## Given text
How to Identify Spotted Lanternflies

Egg Masses: Fall Through Spring

Egg masses look like smears of gray, tan, or light brown putty. Each mass is about an inch long and may contain dozens of eggs.

Look for them on:

  • Tree trunks and branches
  • Fence posts, firewood, stone, and concrete
  • Outdoor furniture and patio items
  • Trailers, campers, and vehicle wheel wells

Egg masses blend into rough surfaces. Fresh masses look smoother and waxy; older ones may crack and resemble dried mud.

Nymphs: Spring Through Summer

Young nymphs are small, black, and covered in white spots. Later nymphs become red, black, and white. They crawl up trunks to feed, fall down, and climb again, which is why tree traps work best during the nymph stage.

Adults: Mid-Summer Through Fall

Adults are about an inch long. At rest, they have grayish wings with black spots and darker patterned wing tips. When they jump or fly, you may see red hind wings.

Should You Report Spotted Lanternflies?

If you are in a state or county where spotted lanternfly is not yet widespread, report it to your state agriculture department or local extension office. Most states want photos, location, and sighting date.

If you live in a heavily infested quarantine area, your state may not need every individual sighting. In that case, follow local guidance and focus on preventing spread:

  • Check vehicles before leaving infested areas.
  • Inspect trailers, campers, firewood, nursery stock, and outdoor equipment.

## Data section
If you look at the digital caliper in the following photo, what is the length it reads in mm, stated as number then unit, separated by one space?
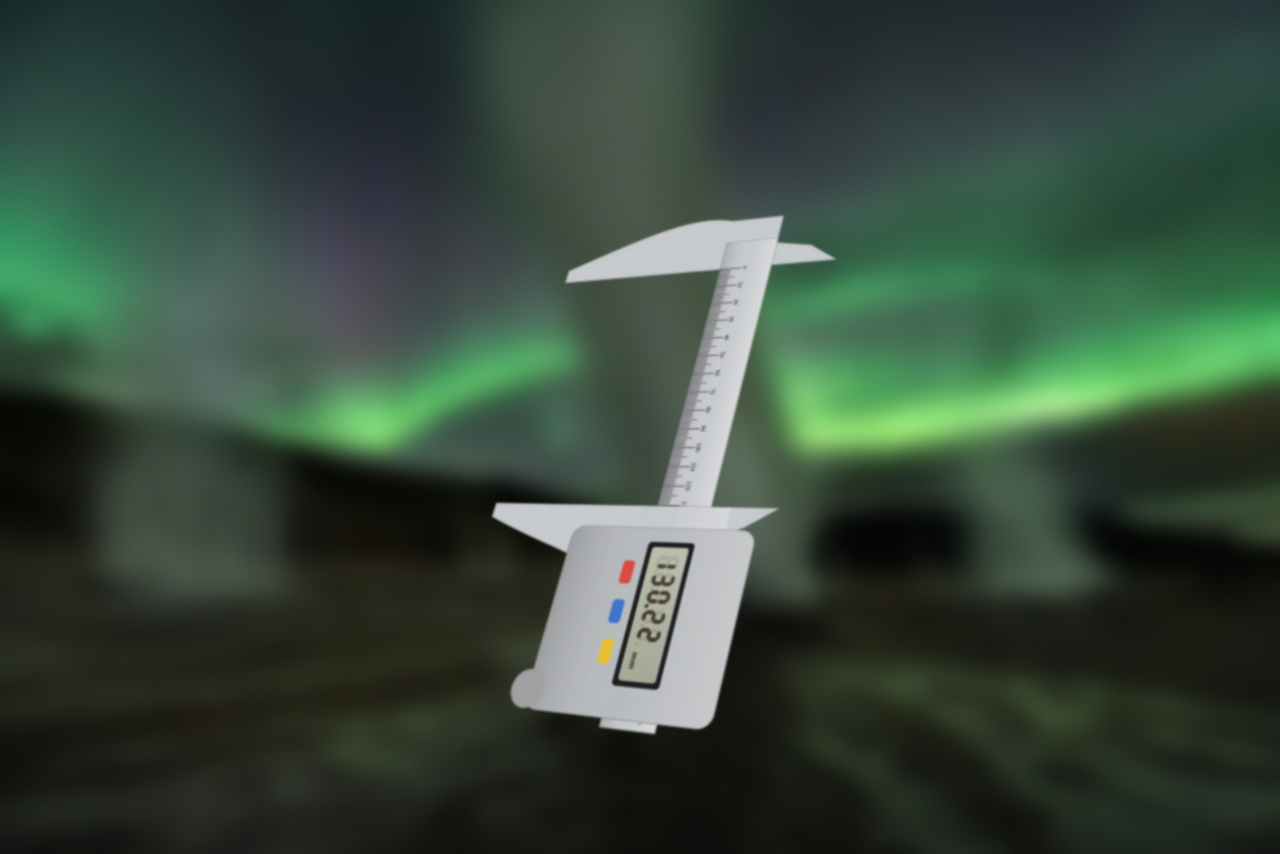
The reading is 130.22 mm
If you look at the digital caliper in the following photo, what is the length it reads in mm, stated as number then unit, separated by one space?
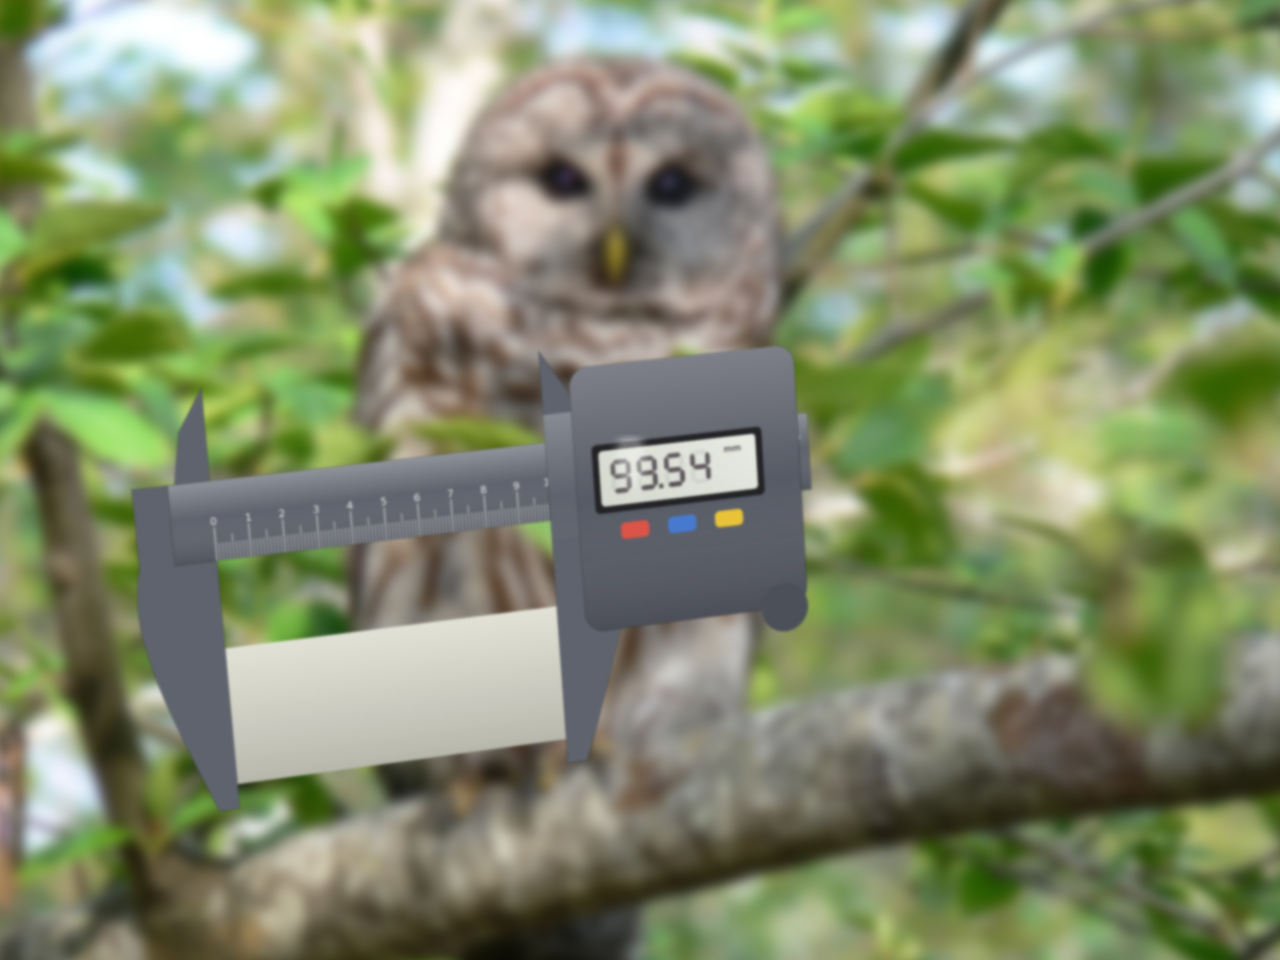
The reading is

## Exercise objective
In the lanternfly identification text, what color are the hind wings that adults may show when they jump or fly? The material was drawn from a separate source.

## Solution
Red.